■ ABOUT THIS EXERCISE:
In the problem definition passage, substitute "alignment problem" for "registration problem" and write out the text starting with "The registration problem can be profitably" and going on through "motion averaging [6].".
---- EXTRACT
3 Problem Definition

Let \(P=\{ \mathbf {p}_k \}_{ k = 1}^m\) be a set of 3D points representing a given object expressed in an absolute (world) coordinate system. Let \(\{ P^i \}_{i=1}^n\) denote multiple views of the object taken from different positions and viewing directions, where each 3D point set \(P^i = \{ \mathbf {p}_k^i \}_{ k \in V_i } \) refers to a subset \(V_i \subseteq \{1,\dots , m \}\) of the original m points. Let \(M_i \in SE(3)\) denote the 3D displacement between the local reference frame of view i and the world coordinate system

$$\begin{aligned} M_i = \begin{pmatrix} R_i &{} \mathbf {t}_i \\ \mathbf {0}^{\mathsf {T}} &{} 1 \end{pmatrix} \in SE(3) \end{aligned}$$
(5)

where \(R_i \in SO(3)\) represents the rotation component of the transformation, and \(\mathbf {t}_i \in \mathbb {R}^3\) represents the translation component. In this paper \(M_i \in SE(3)\) is referred to as the absolute motion of view i. Using this notation, the (homogeneous) coordinates of the k-th point can be expressed in the reference frame of view i as \( \mathbf {p}_k^i = M_i \mathbf {p}_k \) and the relation between the coordinates of \( \mathbf {p}_k \) in references i and j is given by

$$\begin{aligned} \mathbf {p}_k^i = M_i M_j^{-1} \mathbf {p}_k^j \end{aligned}$$
(6)

assuming that \(k \in V_i \cap V_j\), where the index set \( V_i \cap V_j\) defines corresponding points between \(P_i\) and \(P_j\).

The goal of multiple point-set registration is to estimate the absolute transformations \(M_i \in SE(3)\) starting from the knowledge of the point sets \(\{ P^i \}_{i=1}^n\). Since P can be recovered from \( \mathbf {p}_k^i = M_i \mathbf {p}_k \) by applying the inverse of absolute motions to each point, the absolute motions can be viewed as the transformations that bring multiple point sets into alignment. The index sets \(\{V_i \}_{i=1}^n\) are in general unknown, and therefore they have to be computed beforehand or during the registration process.

The registration problem can be profitably formulated in frame space without involving 3D points [2125]. Let \(M_{ij} \in SE(3)\) denote the rigid transformation between the reference frame of view i and that of view j, which is referred to as the relative motion of the pair (ij). It follows from Eq. (6) that the following condition holds

$$\begin{aligned} M_{ij} = M_i M_j^{-1} \end{aligned}$$
(7)

which means that the registration problem can be reduced to finding the absolute motions \(M_i \in SE(3)\) given measurements of their ratios. Such a problem is known in the literature as motion synchronization [5] or motion averaging [6].
--------
---- INFORMATION
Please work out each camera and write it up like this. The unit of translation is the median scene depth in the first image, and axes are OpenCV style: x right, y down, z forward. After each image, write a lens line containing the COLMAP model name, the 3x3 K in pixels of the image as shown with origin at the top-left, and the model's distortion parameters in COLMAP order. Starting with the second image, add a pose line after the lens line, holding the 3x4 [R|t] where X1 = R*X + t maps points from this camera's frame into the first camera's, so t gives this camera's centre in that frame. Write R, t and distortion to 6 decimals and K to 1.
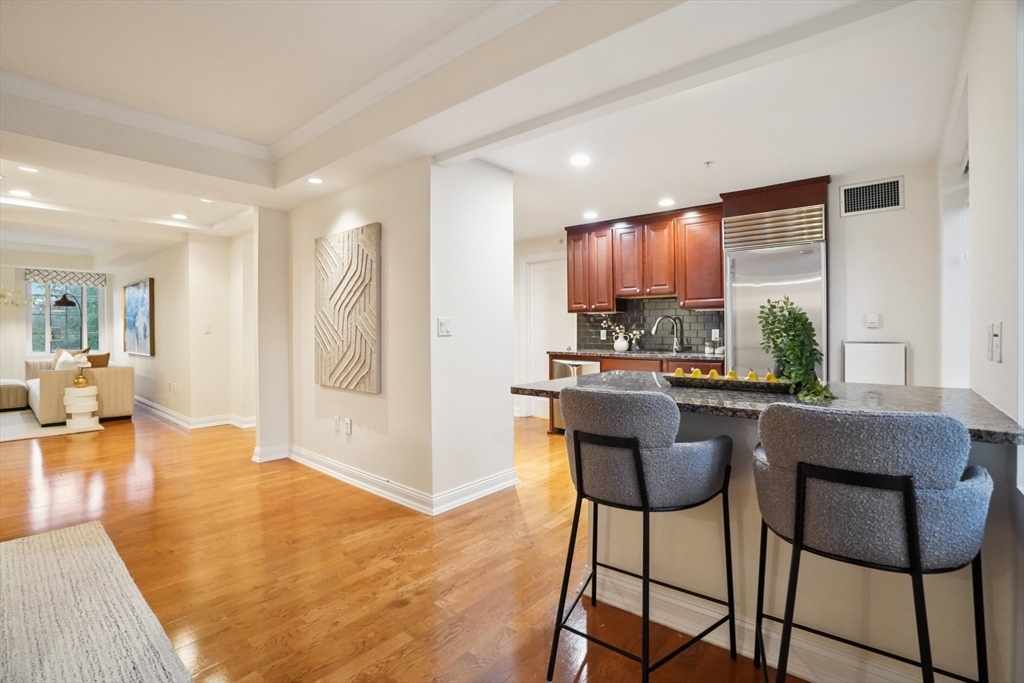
lens RADIAL K [[472.6, 0, 510.6], [0, 472.6, 336.1], [0, 0, 1]] dist [-0.058544, 0.019480]
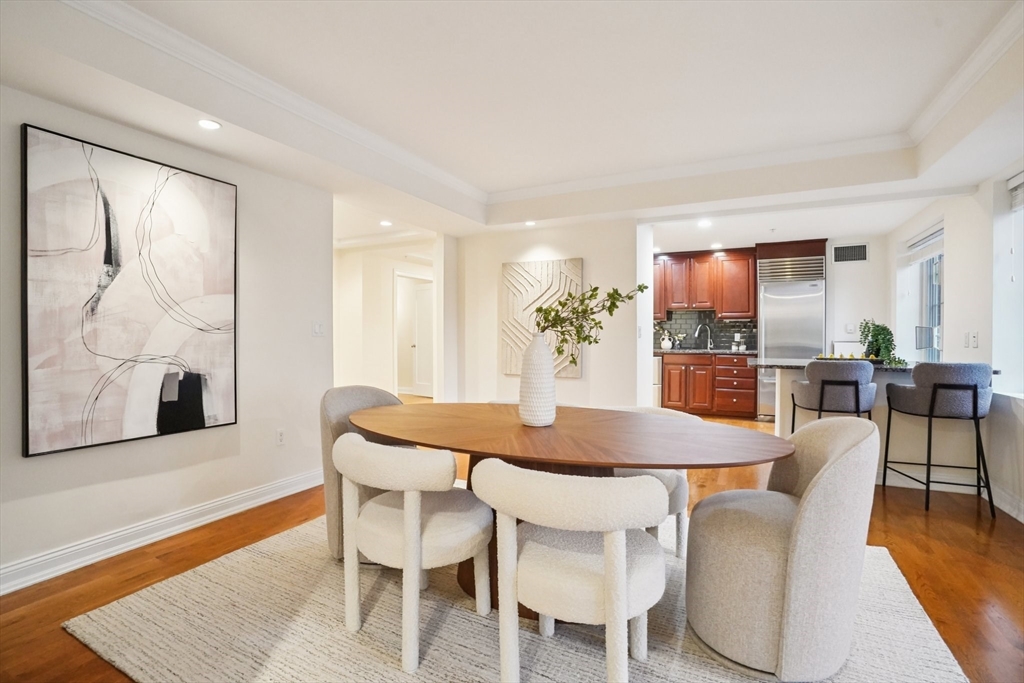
lens RADIAL K [[472.6, 0, 510.6], [0, 472.6, 336.1], [0, 0, 1]] dist [-0.058544, 0.019480]
pose [[0.973939, 0.003332, 0.226787, -1.081438], [-0.001897, 0.999977, -0.006545, 0.008546], [-0.226803, 0.005945, 0.973922, -0.465362]]
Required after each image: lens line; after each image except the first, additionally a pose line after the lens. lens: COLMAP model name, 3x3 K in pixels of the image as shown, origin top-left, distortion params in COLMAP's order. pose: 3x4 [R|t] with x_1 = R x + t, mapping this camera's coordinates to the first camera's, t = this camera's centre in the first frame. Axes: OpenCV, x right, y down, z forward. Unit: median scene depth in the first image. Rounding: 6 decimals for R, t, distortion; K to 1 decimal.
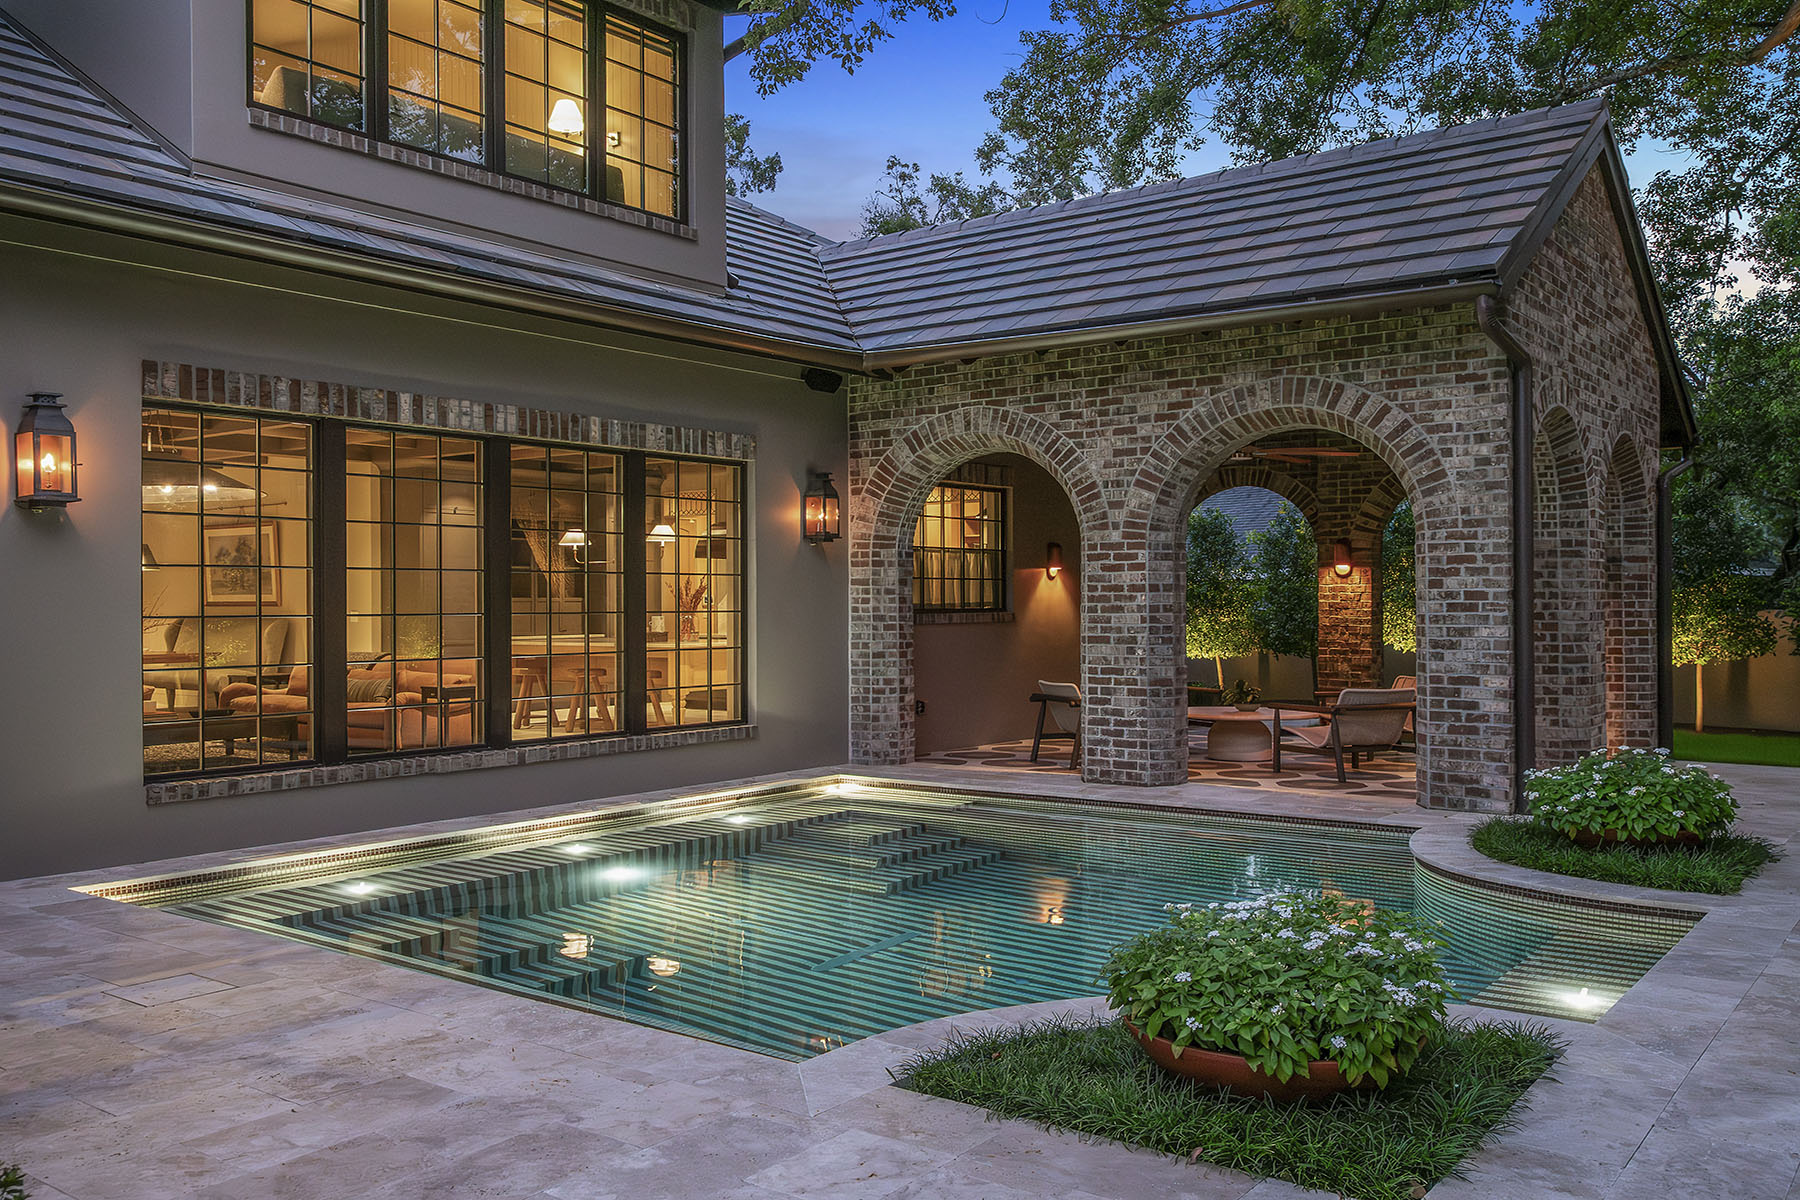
--------
■ WRITTEN RESPONSE:
The alignment problem can be profitably formulated in frame space without involving 3D points [2125]. Let \(M_{ij} \in SE(3)\) denote the rigid transformation between the reference frame of view i and that of view j, which is referred to as the relative motion of the pair (ij). It follows from Eq. (6) that the following condition holds

$$\begin{aligned} M_{ij} = M_i M_j^{-1} \end{aligned}$$
(7)

which means that the alignment problem can be reduced to finding the absolute motions \(M_i \in SE(3)\) given measurements of their ratios. Such a problem is known in the literature as motion synchronization [5] or motion averaging [6].